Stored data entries
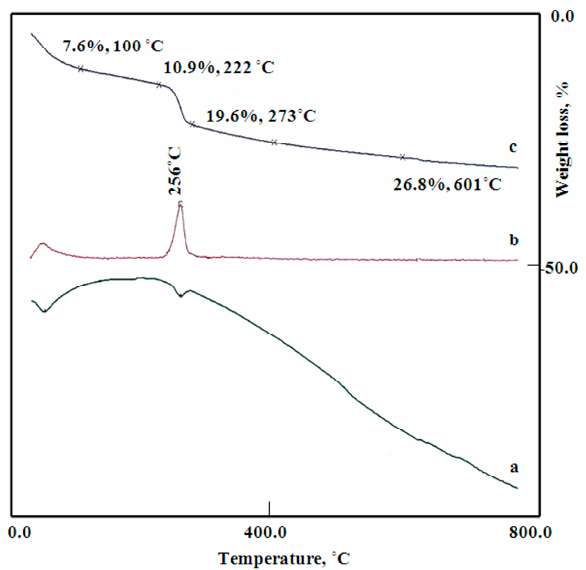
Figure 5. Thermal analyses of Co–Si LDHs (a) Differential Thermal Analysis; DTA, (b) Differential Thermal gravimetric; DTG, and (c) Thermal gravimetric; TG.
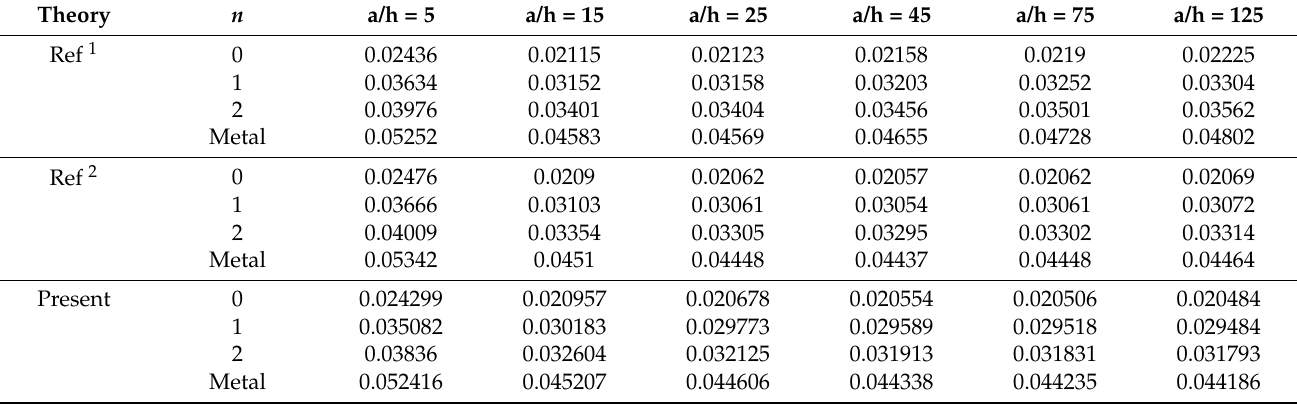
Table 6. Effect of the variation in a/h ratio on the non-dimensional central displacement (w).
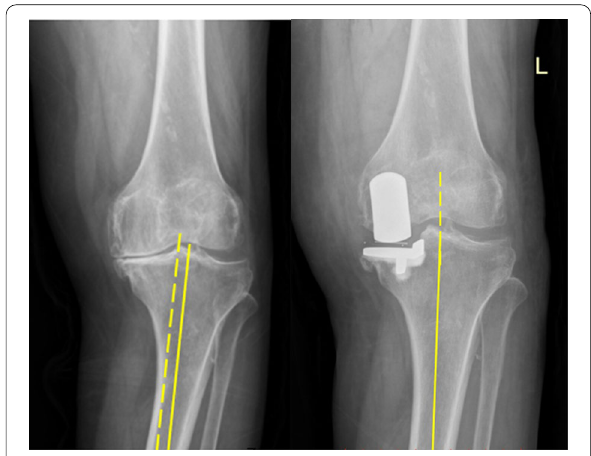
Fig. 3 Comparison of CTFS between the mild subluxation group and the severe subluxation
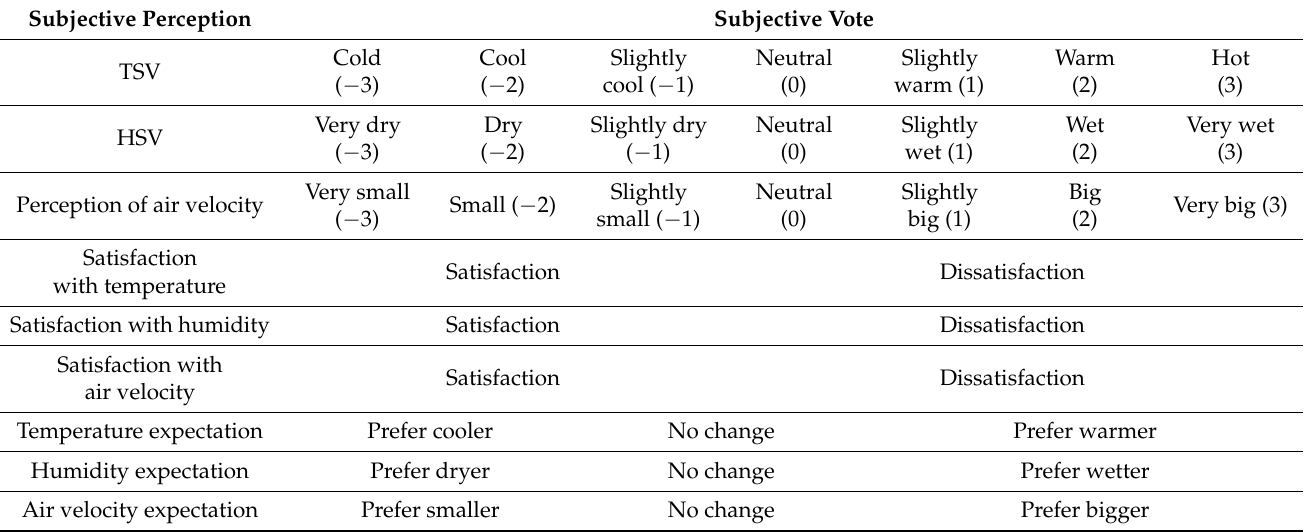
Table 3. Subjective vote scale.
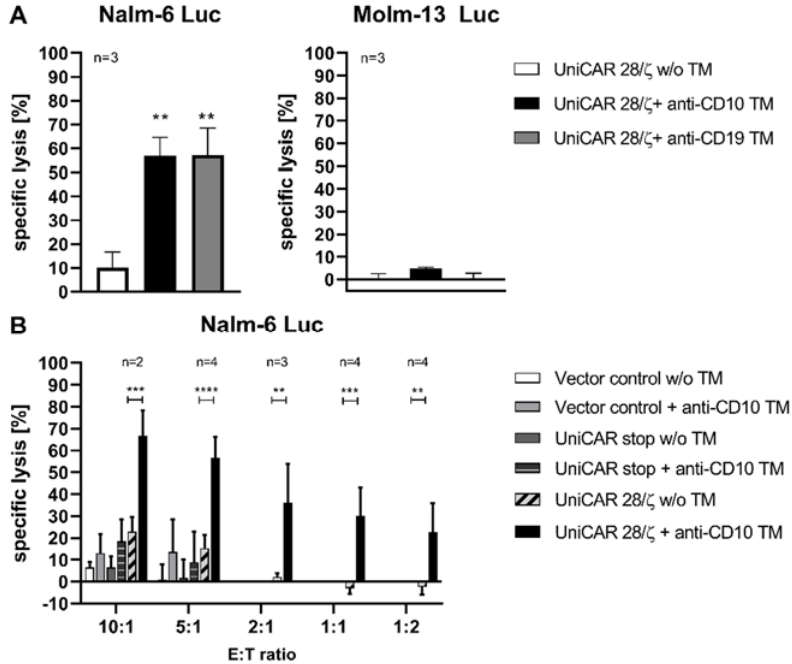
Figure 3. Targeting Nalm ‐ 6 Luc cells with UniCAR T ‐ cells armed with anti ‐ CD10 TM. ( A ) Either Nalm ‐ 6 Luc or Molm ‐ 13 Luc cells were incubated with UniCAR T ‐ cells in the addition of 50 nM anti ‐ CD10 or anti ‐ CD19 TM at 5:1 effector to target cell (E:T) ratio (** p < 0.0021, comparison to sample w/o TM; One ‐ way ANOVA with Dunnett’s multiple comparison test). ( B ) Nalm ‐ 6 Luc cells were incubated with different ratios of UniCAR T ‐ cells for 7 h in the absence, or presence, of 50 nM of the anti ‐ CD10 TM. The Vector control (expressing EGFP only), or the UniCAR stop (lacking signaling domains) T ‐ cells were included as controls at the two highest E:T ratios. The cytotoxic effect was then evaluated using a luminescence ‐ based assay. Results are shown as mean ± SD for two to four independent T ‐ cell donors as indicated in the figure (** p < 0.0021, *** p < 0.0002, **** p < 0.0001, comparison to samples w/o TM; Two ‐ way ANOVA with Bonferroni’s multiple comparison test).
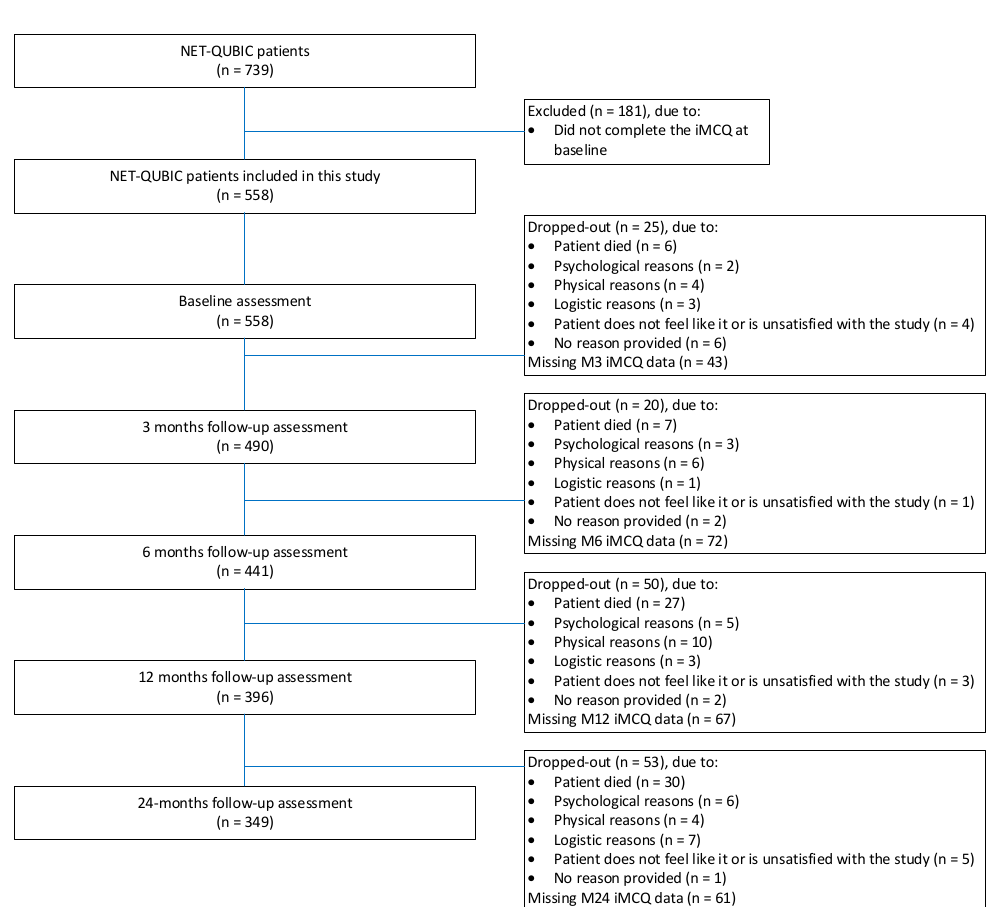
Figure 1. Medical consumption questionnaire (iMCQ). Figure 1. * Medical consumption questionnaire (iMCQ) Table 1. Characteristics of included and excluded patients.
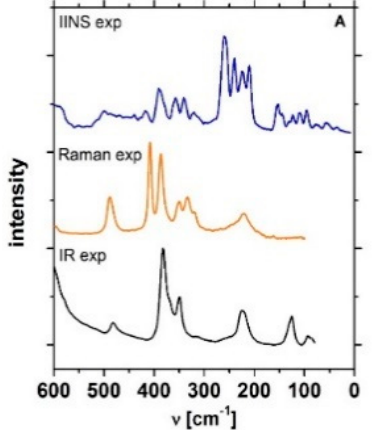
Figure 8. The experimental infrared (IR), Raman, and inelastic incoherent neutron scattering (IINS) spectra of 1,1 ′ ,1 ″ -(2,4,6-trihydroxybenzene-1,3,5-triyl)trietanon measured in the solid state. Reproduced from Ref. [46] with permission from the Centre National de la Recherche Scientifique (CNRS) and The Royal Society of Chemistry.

§ **Exercise instructions**
For each line in the entries that contains the string "Table", make a copy.

§ **Result for this task**
Table 6. Effect of the variation in a/h ratio on the non-dimensional central displacement (w).
Table 3. Subjective vote scale.
Figure 1. Medical consumption questionnaire (iMCQ). Figure 1. * Medical consumption questionnaire (iMCQ) Table 1. Characteristics of included and excluded patients.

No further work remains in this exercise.